Марешаль покачал головой.
— Это корь.
— Это яд! — вскричал гневно Буден.
Бомба, упавшая посреди галереи, не произвела бы среди присутствующих такого действия, как эти слова, произнесенные с необычайной запальчивостью.
Трепет ужаса пробежал по толпе. Рипарфон взял под руку Марешаля и увлек его в сторону. Эктор и Поль пошли с ними.
— Мы слышали и вас, и того, другого, — сказал герцог Марешалю, — ваши мнений противоположны. Скажите нам честно, положа руку на сердце, какое из них справедливо.
— Я сам того не знаю, — сказал Марешаль. — Но я не считаю нужным пугать старого короля ужасной мыслью о систематических отравлениях в его семействе.
В это время камердинер наследника, подойдя к Марешалю, спросил, не видел ли тот ящичка с испанским табаком, присланного королем Филиппом V её высочеству наследнице, — его спрашивал принц.
— Постойте, — сказал Эктор, — кажется, я его видел в кабинете его высочества на туалетном столике. Я заметил его мимоходом. Сейчас найду.
В ту же минуту он оставил Поля и Ги и вошел в кабинет наследника через боковую дверь.
Войдя, он нашел там придворного лакея. При виде Эктора лакей, отворявший маленькую дверь, побледнел и остановился. Но стоял он в тени и Эктор не заметил его внезапного смятения.
Обшарив все углы, Эктор не нашел ящичка.
»— Странно, — подумал он, — я же помню, что его видел.»

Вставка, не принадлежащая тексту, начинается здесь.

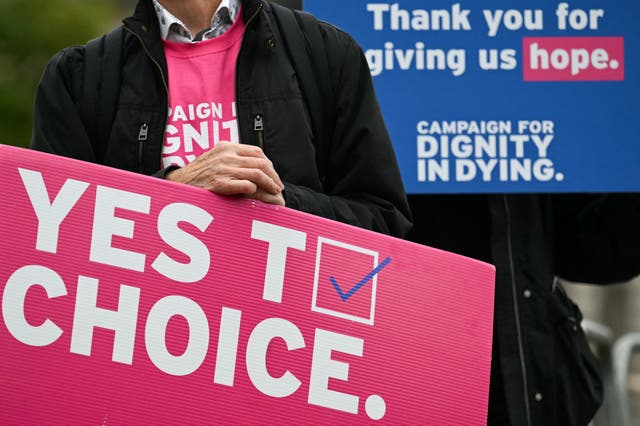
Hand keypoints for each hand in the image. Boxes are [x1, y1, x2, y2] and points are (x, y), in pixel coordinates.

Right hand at [166, 142, 284, 203]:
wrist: (177, 184)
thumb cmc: (197, 174)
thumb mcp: (214, 158)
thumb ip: (231, 158)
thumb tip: (252, 163)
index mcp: (226, 146)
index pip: (256, 151)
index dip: (269, 164)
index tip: (274, 174)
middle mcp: (226, 155)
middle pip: (260, 162)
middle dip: (273, 175)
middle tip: (278, 186)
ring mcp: (222, 169)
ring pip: (256, 174)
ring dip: (269, 184)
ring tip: (274, 192)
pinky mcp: (219, 183)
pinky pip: (246, 185)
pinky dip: (256, 190)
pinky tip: (259, 195)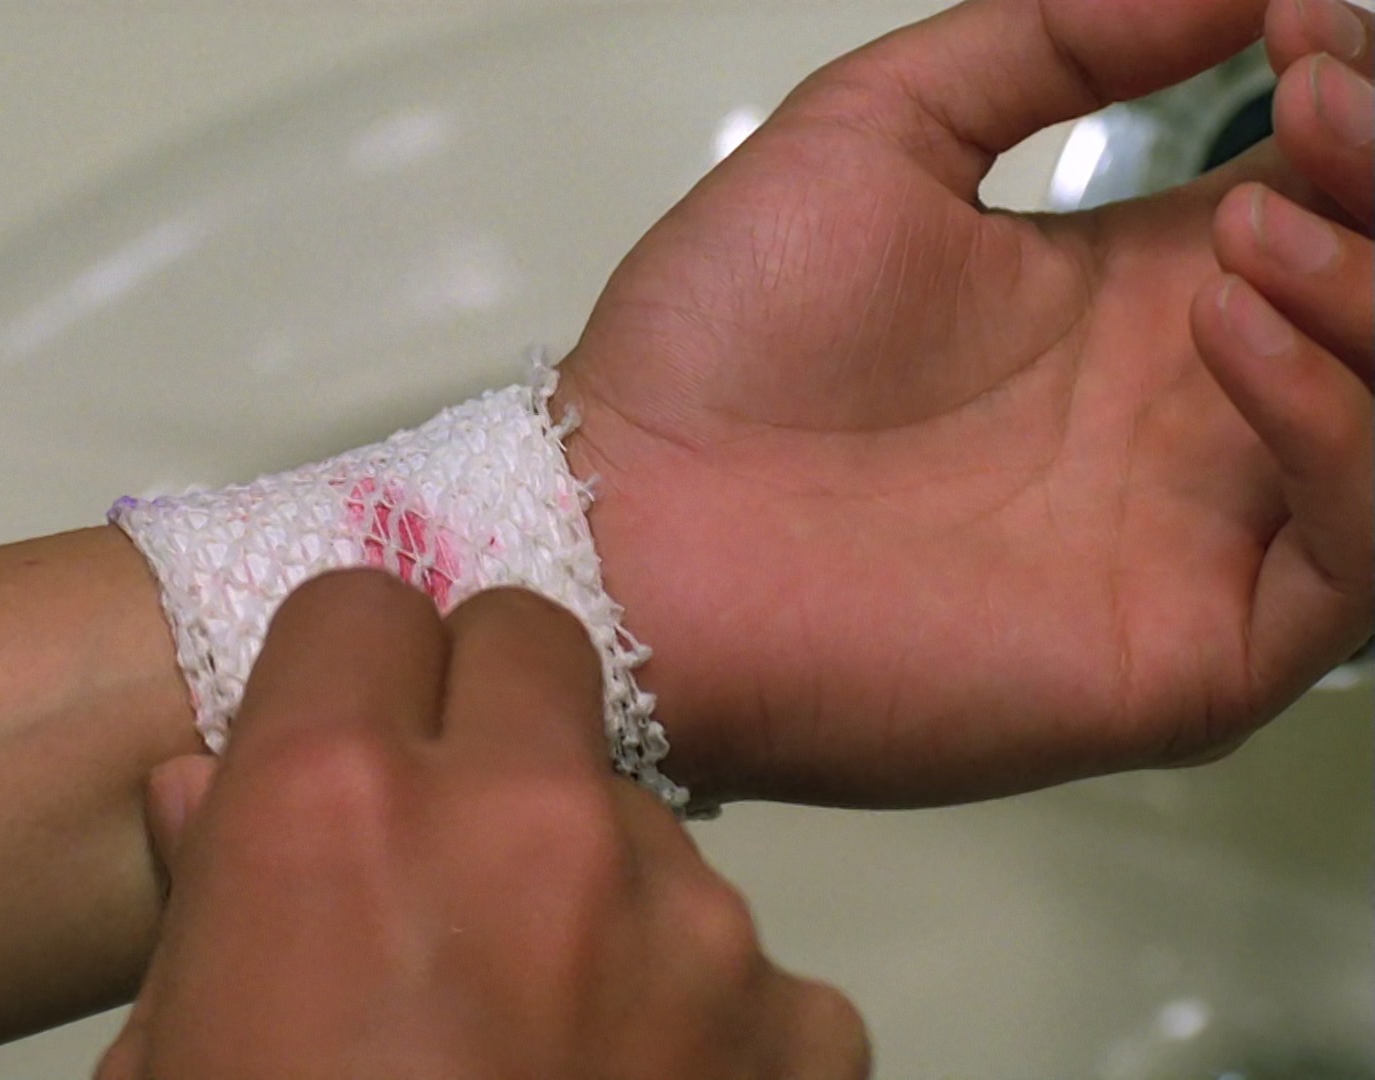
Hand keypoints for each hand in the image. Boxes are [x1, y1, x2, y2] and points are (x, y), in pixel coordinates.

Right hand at [94, 571, 867, 1079]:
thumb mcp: (176, 1058)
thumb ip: (206, 895)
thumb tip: (205, 790)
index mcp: (331, 811)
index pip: (360, 604)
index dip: (348, 672)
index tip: (351, 727)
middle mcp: (523, 821)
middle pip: (529, 643)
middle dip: (487, 716)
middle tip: (452, 839)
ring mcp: (684, 922)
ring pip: (644, 812)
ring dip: (596, 883)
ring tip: (538, 1033)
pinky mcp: (799, 1023)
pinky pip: (750, 964)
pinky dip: (703, 1018)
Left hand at [558, 0, 1373, 804]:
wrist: (623, 526)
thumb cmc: (718, 346)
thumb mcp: (878, 132)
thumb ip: (1051, 40)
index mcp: (1135, 297)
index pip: (1330, 198)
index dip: (1350, 113)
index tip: (1303, 33)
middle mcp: (1191, 415)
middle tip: (1317, 107)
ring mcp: (1200, 536)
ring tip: (1255, 225)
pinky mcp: (1187, 651)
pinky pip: (1357, 556)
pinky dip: (1342, 434)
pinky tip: (1232, 331)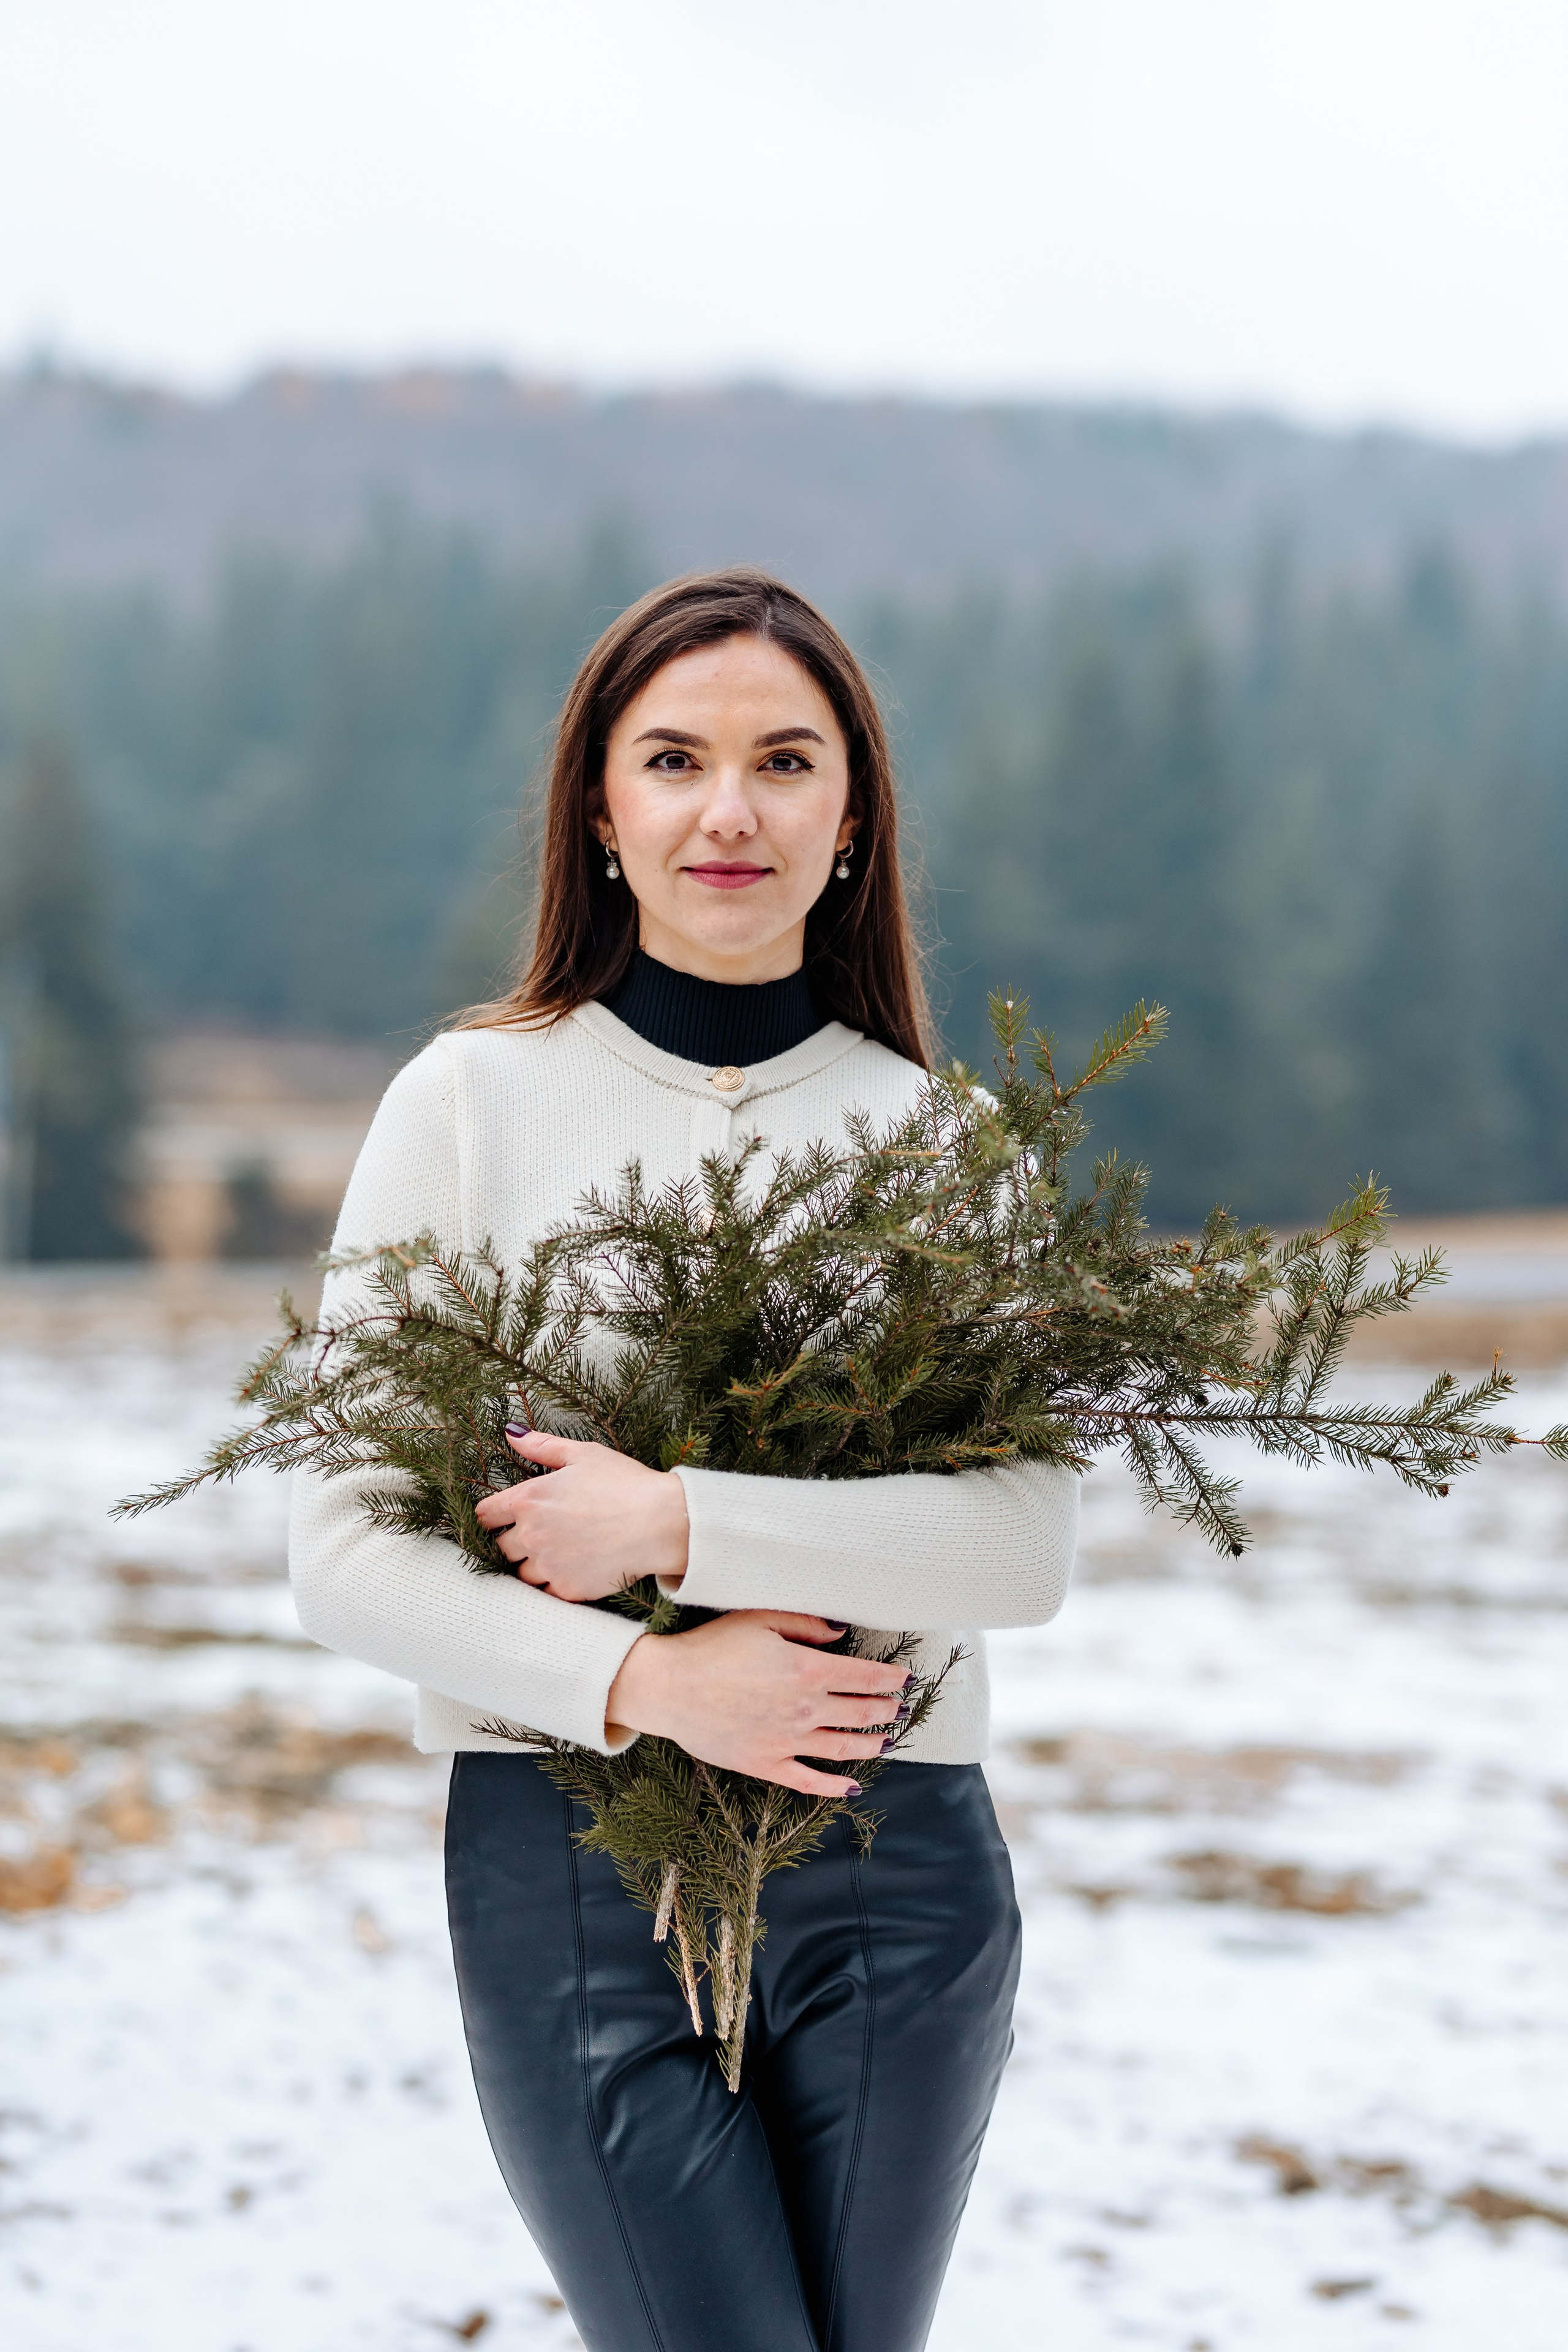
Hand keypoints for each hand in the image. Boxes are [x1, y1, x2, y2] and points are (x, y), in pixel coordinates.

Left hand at [474, 1429, 688, 1600]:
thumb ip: (542, 1446)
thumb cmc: (624, 1483)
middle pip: (501, 1547)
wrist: (659, 1522)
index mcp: (528, 1500)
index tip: (504, 1518)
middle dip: (515, 1541)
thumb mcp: (583, 1455)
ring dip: (533, 1565)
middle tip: (544, 1533)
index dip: (492, 1516)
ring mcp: (548, 1566)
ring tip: (561, 1553)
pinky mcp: (567, 1590)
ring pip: (522, 1574)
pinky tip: (575, 1569)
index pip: (485, 1515)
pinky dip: (556, 1582)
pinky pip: (547, 1593)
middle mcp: (531, 1535)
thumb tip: (510, 1433)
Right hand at [605, 1611, 913, 1798]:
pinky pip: (808, 1781)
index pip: (865, 1676)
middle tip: (900, 1708)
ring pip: (842, 1747)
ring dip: (871, 1744)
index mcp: (807, 1670)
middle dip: (886, 1710)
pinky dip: (834, 1787)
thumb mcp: (760, 1618)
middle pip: (860, 1712)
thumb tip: (841, 1632)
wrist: (669, 1686)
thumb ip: (806, 1624)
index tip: (906, 1679)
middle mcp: (804, 1709)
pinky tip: (852, 1787)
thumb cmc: (711, 1647)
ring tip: (888, 1741)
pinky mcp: (765, 1764)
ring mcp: (786, 1741)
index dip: (890, 1678)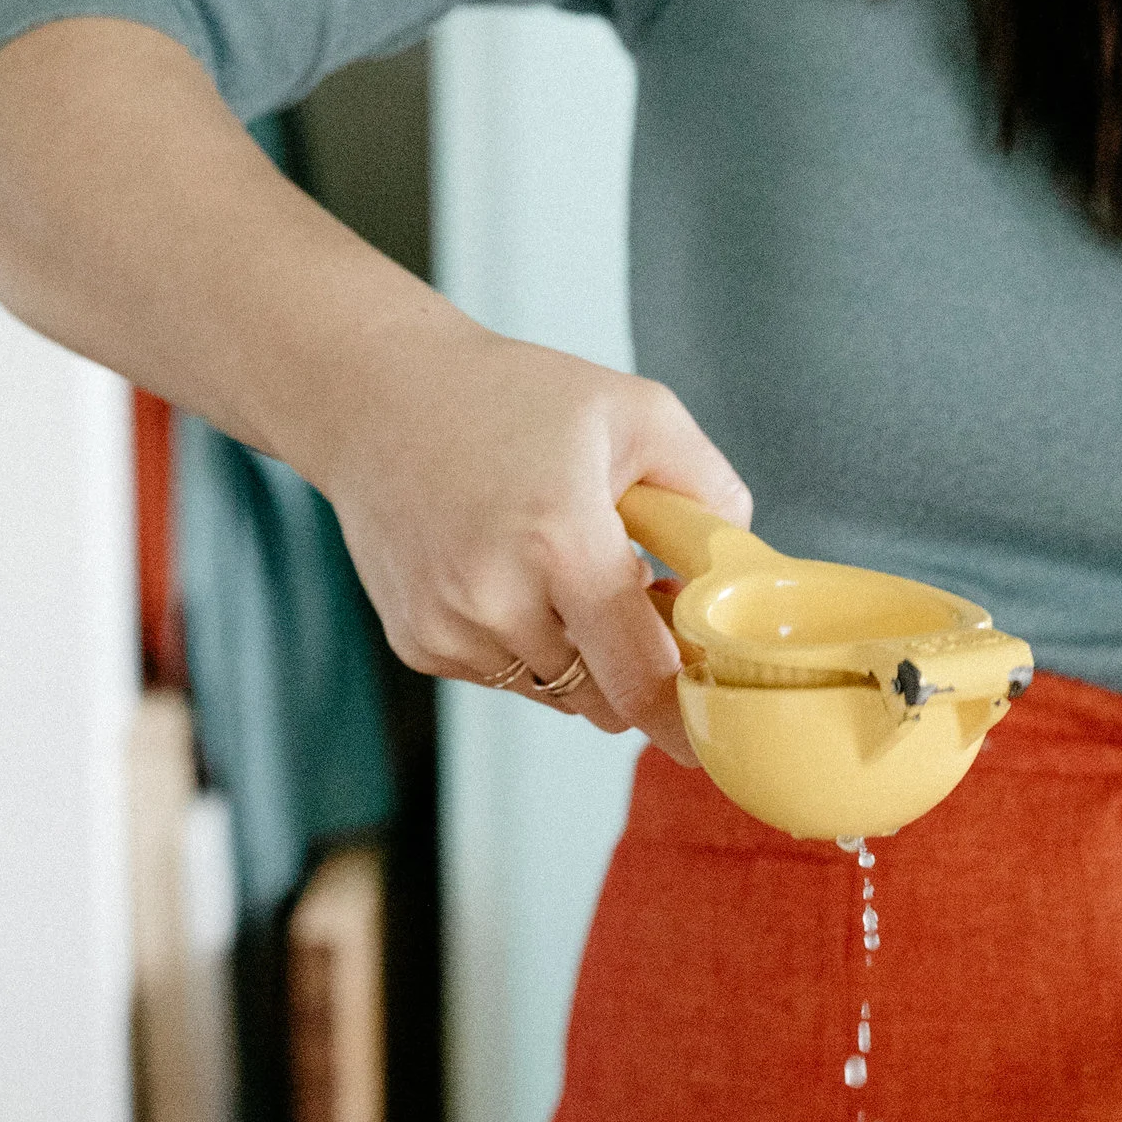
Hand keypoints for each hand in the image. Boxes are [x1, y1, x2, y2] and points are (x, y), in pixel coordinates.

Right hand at [311, 299, 747, 759]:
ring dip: (581, 657)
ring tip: (563, 569)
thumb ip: (711, 489)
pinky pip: (505, 677)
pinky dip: (527, 644)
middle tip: (640, 597)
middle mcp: (495, 597)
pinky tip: (509, 573)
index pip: (641, 677)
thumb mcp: (637, 411)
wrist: (378, 395)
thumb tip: (743, 570)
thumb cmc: (511, 395)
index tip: (712, 726)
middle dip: (636, 668)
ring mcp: (448, 627)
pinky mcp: (417, 643)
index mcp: (560, 539)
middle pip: (603, 699)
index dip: (684, 713)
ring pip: (557, 693)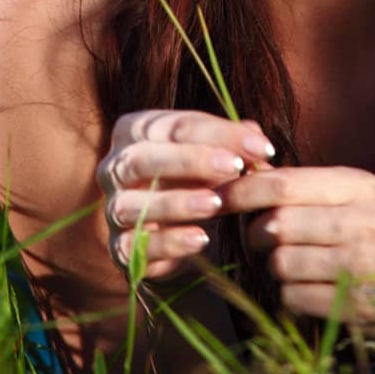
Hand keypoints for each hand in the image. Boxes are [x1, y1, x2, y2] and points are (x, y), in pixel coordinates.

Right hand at [96, 109, 274, 281]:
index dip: (219, 132)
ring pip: (131, 203)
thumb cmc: (197, 181)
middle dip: (190, 160)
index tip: (261, 146)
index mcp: (135, 131)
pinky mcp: (120, 248)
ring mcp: (113, 208)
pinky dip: (169, 242)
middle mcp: (115, 167)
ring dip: (176, 202)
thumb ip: (232, 145)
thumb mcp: (216, 158)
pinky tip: (201, 239)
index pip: (172, 126)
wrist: (180, 237)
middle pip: (141, 158)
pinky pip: (136, 246)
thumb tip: (253, 132)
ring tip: (216, 204)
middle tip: (234, 167)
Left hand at [216, 164, 374, 355]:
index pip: (282, 182)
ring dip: (275, 271)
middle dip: (256, 237)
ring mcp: (364, 263)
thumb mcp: (350, 202)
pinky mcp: (358, 303)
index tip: (220, 198)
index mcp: (358, 185)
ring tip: (294, 269)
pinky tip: (310, 293)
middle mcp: (365, 219)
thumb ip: (302, 185)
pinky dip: (291, 298)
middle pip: (276, 225)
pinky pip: (294, 297)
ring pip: (281, 263)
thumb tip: (247, 161)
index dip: (242, 190)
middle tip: (259, 243)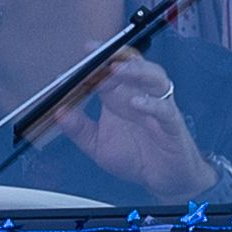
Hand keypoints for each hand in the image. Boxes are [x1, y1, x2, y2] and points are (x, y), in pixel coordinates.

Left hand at [54, 57, 211, 196]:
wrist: (164, 181)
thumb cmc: (136, 159)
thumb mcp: (98, 145)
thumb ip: (79, 129)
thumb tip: (59, 112)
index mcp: (120, 98)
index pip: (110, 70)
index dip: (99, 58)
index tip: (86, 49)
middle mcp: (140, 97)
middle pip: (134, 66)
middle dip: (117, 56)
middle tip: (99, 54)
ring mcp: (158, 109)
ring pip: (154, 79)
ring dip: (137, 71)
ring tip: (118, 70)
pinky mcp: (172, 126)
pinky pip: (165, 109)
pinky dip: (152, 104)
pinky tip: (137, 103)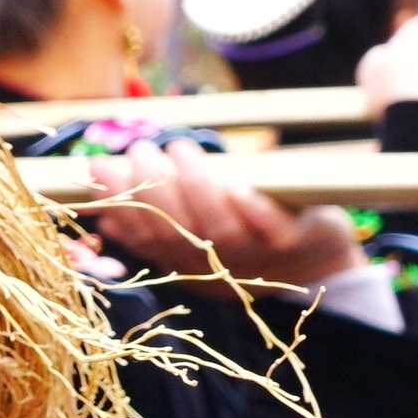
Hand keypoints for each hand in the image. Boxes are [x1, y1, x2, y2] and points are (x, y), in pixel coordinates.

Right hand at [84, 143, 364, 290]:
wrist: (319, 269)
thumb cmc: (249, 245)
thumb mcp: (198, 242)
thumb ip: (158, 227)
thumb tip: (105, 215)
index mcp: (185, 261)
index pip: (142, 234)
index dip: (117, 202)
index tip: (98, 166)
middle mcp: (214, 262)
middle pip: (174, 230)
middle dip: (151, 189)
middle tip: (138, 150)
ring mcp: (253, 252)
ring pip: (217, 225)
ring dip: (195, 186)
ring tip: (179, 148)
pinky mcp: (292, 239)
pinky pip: (271, 225)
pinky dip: (254, 207)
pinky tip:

Лакей замер неподвижно перед полурастворенной дверью.
— Не видели вы ящичка на этом столике? — спросил его Эктор.
— Ящик с испанским табаком, присланный в подарок её высочеству наследнице? — спокойно спросил лакей.
— Да, точно.
— Вот уже час, как я повсюду роюсь, чтобы отыскать его…Его высочество спросил про ящичек в моем присутствии.
— И вы его не видели?
— Я его видел сегодня утром, но он исчез.
Эктор ещё раз окинул взглядом все вокруг и вышел из кабинета.
После его ухода лакей вынул из-под полы довольно большой ящичек и опустил его в карман.
К вечеру наследник начал бредить, и двор узнал, что не осталось никакой надежды.
Король в последний раз пришел обнять внука. Мертвая тишина сопровождало его по пути.
В полночь отслужили мессу в комнате наследника с отворенными настежь дверями. Придворные офицеры его свиты, множество преданных ему дворян, собравшихся в приемной, присутствовали при совершении таинства, опустившись на колени в глубоком благоговении. Наследник приобщился Святых Тайн и попросил приблизиться близких ему людей.
В ту минуту, как наследник велел приблизиться Эктору, придворный лакей, бывший в комнате, будто неумышленно подошел к кровати. Его руки и глаза, казалось, были заняты приведением в порядок склянок и чаш, но слух навострен. Эктор же видел перед собой только наследника.
— Маркиз, — сказал ему наследник слабым голосом, с лицом, выражавшим ужасные страдания, — смерть застигла меня прежде, чем я успел выполнить то, что намерен был сделать…Но будьте спокойны…Я составил некоторые выписки, которые лежат в кабинете на моем письменном столе…Герцог Беррийский, мой брат, вручит их королю, и он, из любви ко мне, исполнит все, что я от него прошу.
Эктор стал на колени, взял руку принца и поцеловал её со слезами.
— Ступайте, мсье, и молитесь обо мне, — произнес наследник.